Location: Innovative Fruit Production, Improvement, and Protection
2019 Annual Report
Objectives
Objective 1: Develop, late flowering peach germplasm that is less susceptible to bloom-time cold injury using advanced breeding technologies and discovery of the genetic and epigenetic factors underpinning flowering time, chilling requirement, and dormancy.
1.A. Studies on the genetic and epigenetic mechanisms of dormancy and flowering time.
1.B. Genetically characterize the Extreme Late Blooming (ELB) trait.
1.C. Introgress later flowering traits into peach/nectarine breeding program.
Objective 2: Develop enhanced germplasm with pillar and upright growth habits that will enable high density production and/or efficient mechanization and fill key genetic knowledge gaps regarding fruit tree scion architecture.
2.A. Study environmental regulation of TAC/LAZY genes.
2.B. Evaluate transgenic plum germplsam with altered architecture to assess potential agronomic value.

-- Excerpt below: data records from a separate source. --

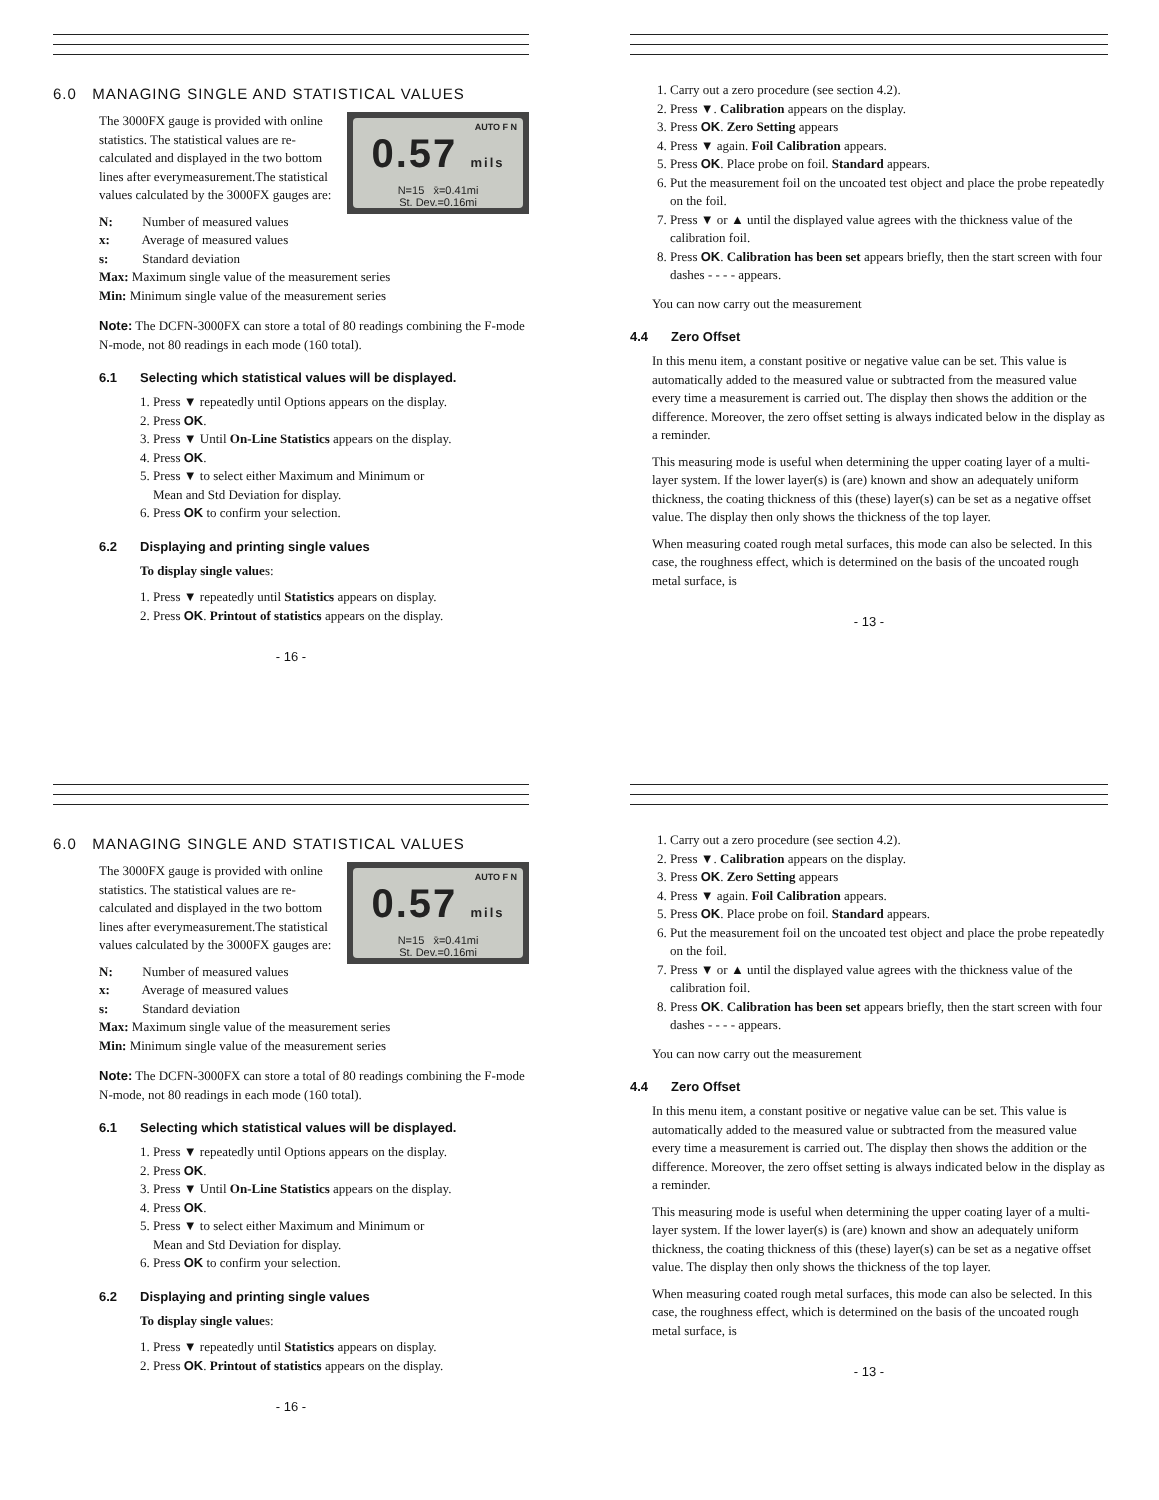6.0 MANAGING SINGLE AND STATISTICAL VALUES
AUTO F N
0.57 mils
N=15 x̄=0.41mi
St. Dev.=0.16mi
The 3000FX gauge is provided with online statistics. The statistical values are re-calculated and displayed in the two bottom lines after everymeasurement.The statistical values calculated by the 3000FX gauges are:
N: Number of measured values
x: Average of measured values
s: Standard deviation
Max: Maximum single value of the measurement series
Min: Minimum single value of the measurement series
Note: The DCFN-3000FX can store a total of 80 readings combining the F-mode N-mode, not 80 readings in each mode (160 total).
6.1 Selecting which statistical values will be displayed.
1. Press ▼ repeatedly until Options appears on the display.
2. Press OK.
3. Press ▼ Until On-Line Statistics appears on the display.
4. Press OK.
5. Press ▼ to select either Maximum and Minimum or
Mean and Std Deviation for display.
6. Press OK to confirm your selection.
6.2 Displaying and printing single values
To display single values:
1. Press ▼ repeatedly until Statistics appears on display.
2. Press OK. Printout of statistics appears on the display.
- 16 -
1. Carry out a zero procedure (see section 4.2).
2. Press ▼. Calibration appears on the display.
3. Press OK. Zero Setting appears
4. Press ▼ again. Foil Calibration appears.
5. Press OK. Place probe on foil. Standard appears.
6. Put the measurement foil on the uncoated test object and place the probe repeatedly on the foil.
7. Press ▼ or ▲ until the displayed value agrees with the thickness value of the calibration foil.
8. Press OK. Calibration has been set appears briefly, then the start screen with four dashes - - - - appears.
You can now carry out the measurement
4.4 Zero Offset
In this menu item, a constant positive or negative value can be set. This value is automatically added to the measured value or subtracted from the measured value every time a measurement is carried out. The display then shows the addition or the difference. Moreover, the zero offset setting is always indicated below in the display as a reminder.
This measuring mode is useful when determining the upper coating layer of a multi-layer system. If the lower layer(s) is (are) known and show an adequately uniform thickness, the coating thickness of this (these) layer(s) can be set as a negative offset value. The display then only shows the thickness of the top layer.
When measuring coated rough metal surfaces, this mode can also be selected. In this case, the roughness effect, which is determined on the basis of the uncoated rough metal surface, is
- 13 -
6.0 MANAGING SINGLE AND STATISTICAL VALUES
AUTO F N
0.57 mils
N=15 x̄=0.41mi
St. Dev.=0.16mi
The 3000FX gauge is provided with online statistics. The statistical values are re-calculated and displayed in the two bottom lines after everymeasurement.The statistical values calculated by the 3000FX gauges are:
N: Number of measured values
x: Average of measured values
s: Standard deviation
Max: Maximum single value of the measurement series
Min: Minimum single value of the measurement series
Note: The DCFN-3000FX can store a total of 80 readings combining the F-mode N-mode, not 80 readings in each mode (160 total).
6.1 Selecting which statistical values will be displayed.
1. Press ▼ repeatedly until Options appears on the display.
2. Press OK.
3. Press ▼ Until On-Line Statistics appears on the display.
4. Press OK.
5. Press ▼ to select either Maximum and Minimum or
Mean and Std Deviation for display.
6. Press OK to confirm your selection.
6.2 Displaying and printing single values
To display single values:
1. Press ▼ repeatedly until Statistics appears on display.
2. Press OK. Printout of statistics appears on the display.
- 16 -
1. Carry out a zero procedure (see section 4.2).
2. Press ▼. Calibration appears on the display.
3. Press OK. Zero Setting appears
4. Press ▼ again. Foil Calibration appears.
5. Press OK. Place probe on foil. Standard appears.
6. Put the measurement foil on the uncoated test object and place the probe repeatedly on the foil.
7. Press ▼ or ▲ until the displayed value agrees with the thickness value of the calibration foil.
8. Press OK. Calibration has been set appears briefly, then the start screen with four dashes - - - - appears.
You can now carry out the measurement
4.4 Zero Offset
In this menu item, a constant positive or negative value can be set. This value is automatically added to the measured value or subtracted from the measured value every time a measurement is carried out. The display then shows the addition or the difference. Moreover, the zero offset setting is always indicated below in the display as a reminder.
This measuring mode is useful when determining the upper coating layer of a multi-layer system. If the lower layer(s) is (are) known and show an adequately uniform thickness, the coating thickness of this (these) layer(s) can be set as a negative offset value. The display then only shows the thickness of the top layer.
When measuring coated rough metal surfaces, this mode can also be selected. In this case, the roughness effect, which is determined on the basis of the uncoated rough metal surface, is
- 13 -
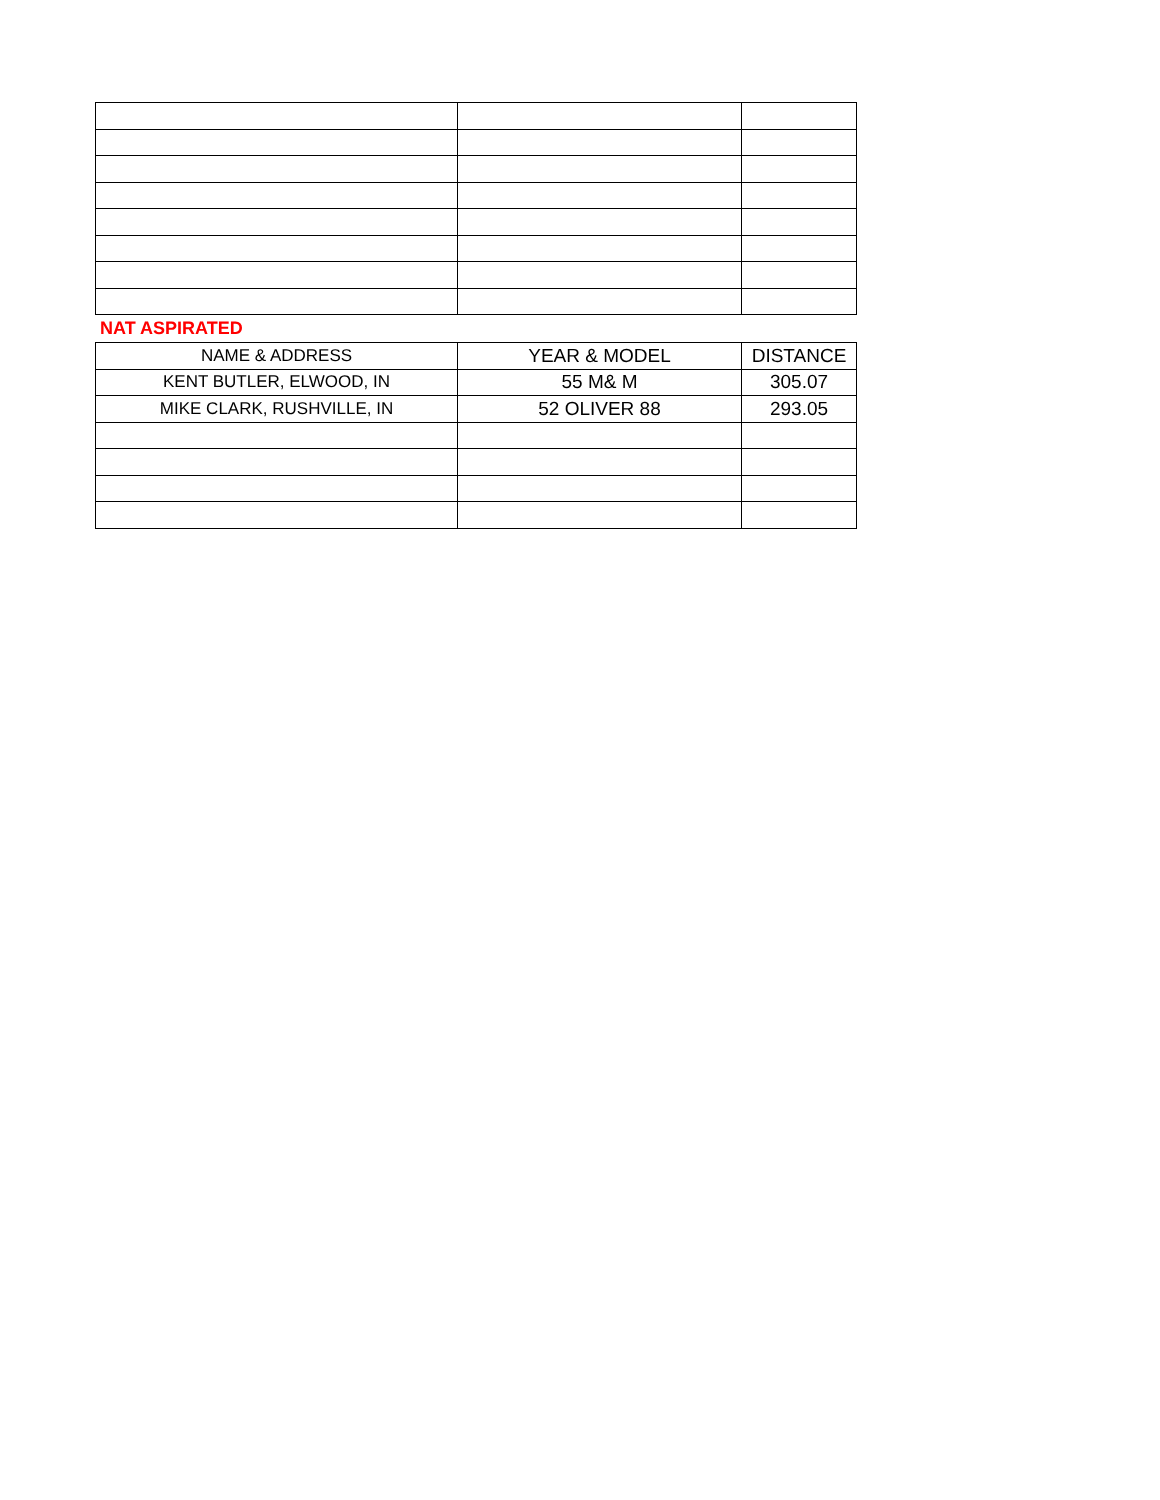NAT ASPIRATED
| NAME & ADDRESS | YEAR & MODEL | DISTANCE |
| --- | --- | --- |
| KENT BUTLER, ELWOOD, IN | 55 M& M | 305.07 |
| MIKE CLARK, RUSHVILLE, IN | 52 OLIVER 88 | 293.05 |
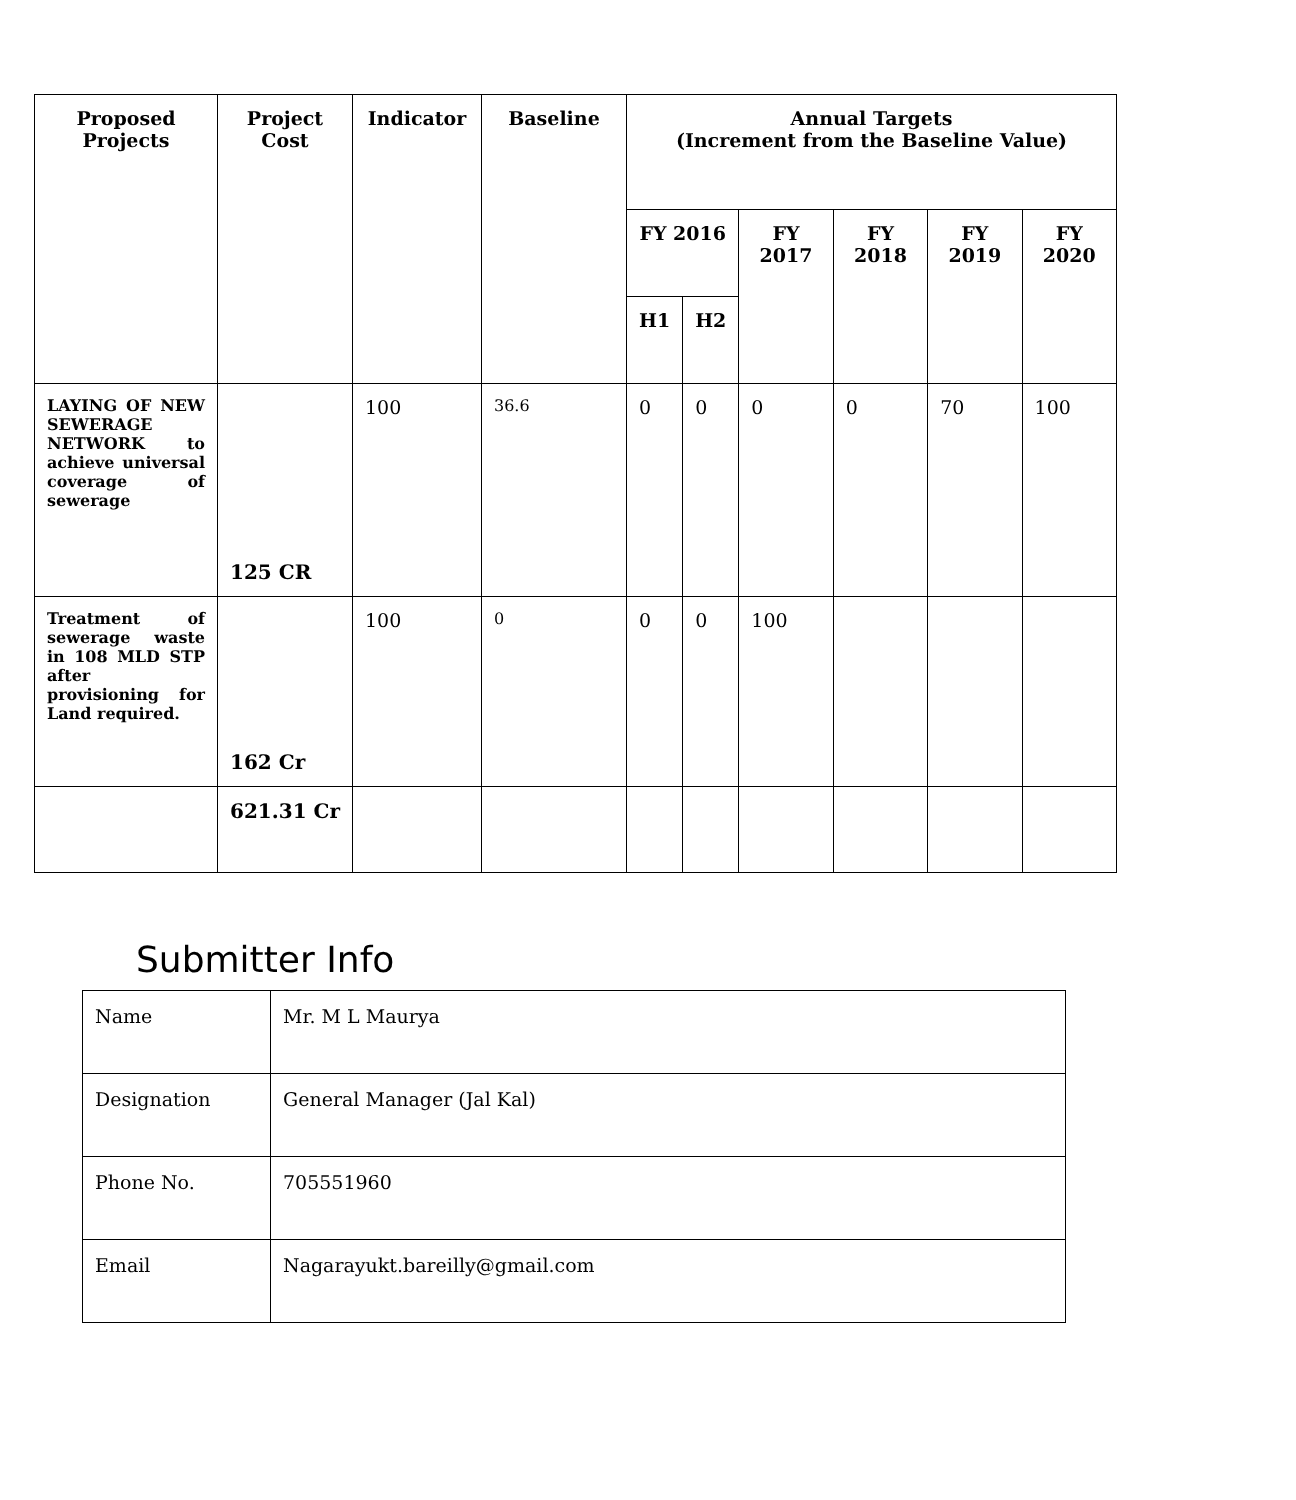| Proposed Projects | Project Cost | Indicator | Baseline | Annual Targets (Increment from the Baseline Value) | | | | | |
| --- | --- | --- | --- | --- | --- | --- | --- | --- | --- |
| | | | | FY 2016 | | FY 2017 | FY 2018 | FY 2019 | FY 2020 |
| | | | | H1 | H2 | | | | |
| LAYING OF NEW SEWERAGE NETWORK to achieve universal coverage of sewerage | 125 CR | 100 | 36.6 | 0 | 0 | 0 | 0 | 70 | 100 |
| Treatment of sewerage waste in 108 MLD STP after provisioning for Land required. | 162 Cr | 100 | 0 | 0 | 0 | 100 | | | |
| | 621.31 Cr | | | | | | | | |
Submitter Info
| Name | Mr. M L Maurya |
| Designation | General Manager (Jal Kal) |
| Phone No. | 705551960 |
| Email | Nagarayukt.bareilly@gmail.com |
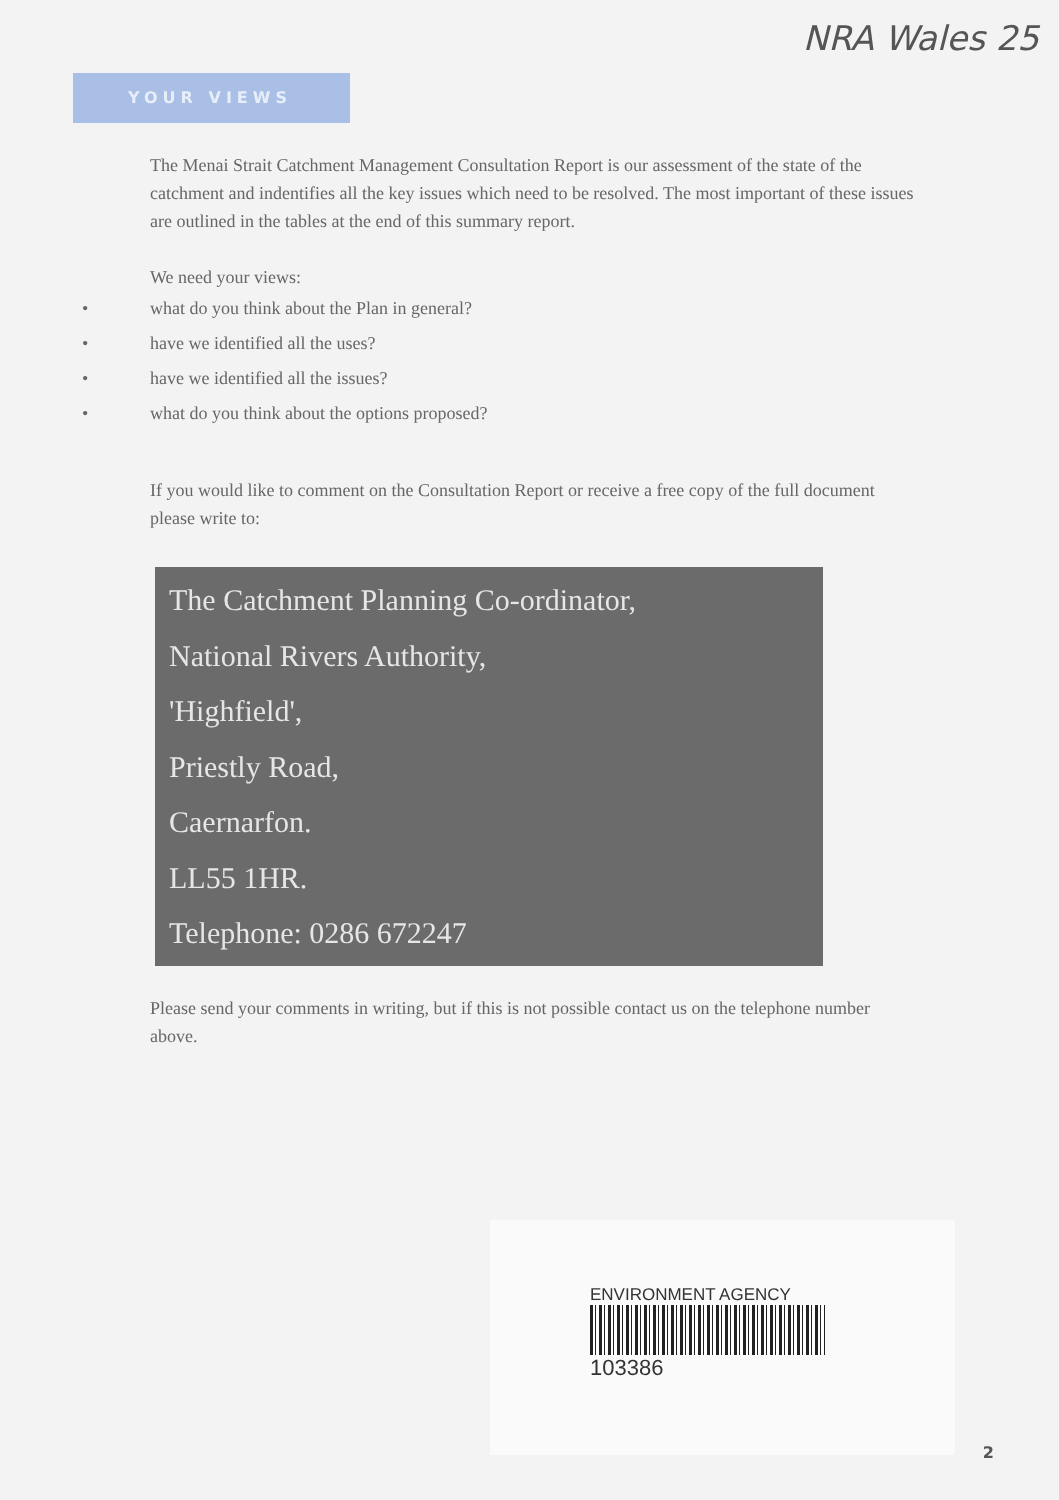NRA Wales 25
YOUR VIEWS
The Menai Strait Catchment Management Consultation Report is our assessment of the state of the catchment and indentifies all the key issues which need to be resolved. The most important of these issues are outlined in the tables at the end of this summary report.
We need your views:
• what do you think about the Plan in general?
• have we identified all the uses?
• have we identified all the issues?
• what do you think about the options proposed?
If you would like to comment on the Consultation Report or receive a free copy of the full document please write to:
The Catchment Planning Co-ordinator,
National Rivers Authority,
'Highfield',
Priestly Road,
Caernarfon.
LL55 1HR.
Telephone: 0286 672247
Please send your comments in writing, but if this is not possible contact us on the telephone number above.
ENVIRONMENT AGENCY
103386
2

2.C. Perform crosses to combine pillar/upright trait with supersweet and commercial quality peach/nectarine traits.
Objective 3: Develop enhanced tree fruit rootstock germplasm with dwarfing, precocity, and superior performance and fill key genetic knowledge gaps regarding fruit tree root architecture.
3.A. Create transgenic plums with altered root architectures and evaluate phenotypes.
3.B. Transform pear rootstocks with candidate apple Dw1 or Dw2 genes.
Objective 4: Develop commercial high sugar peach varieties, stoneless plums, and fill knowledge gaps about agronomically important fruit developmental traits (such as flesh texture, fruit size, and sweetness).
4.A. Functionally characterize genes that control early fruit development and important fruit quality traits.
4.B. Study the impacts of down regulating lignin pathway genes on stone development.
4.C. Genetically characterized the stoneless plum trait for breeding.
4.D. Perform crosses to combine supersweet with pillar/upright and commercial quality peach/nectarine traits.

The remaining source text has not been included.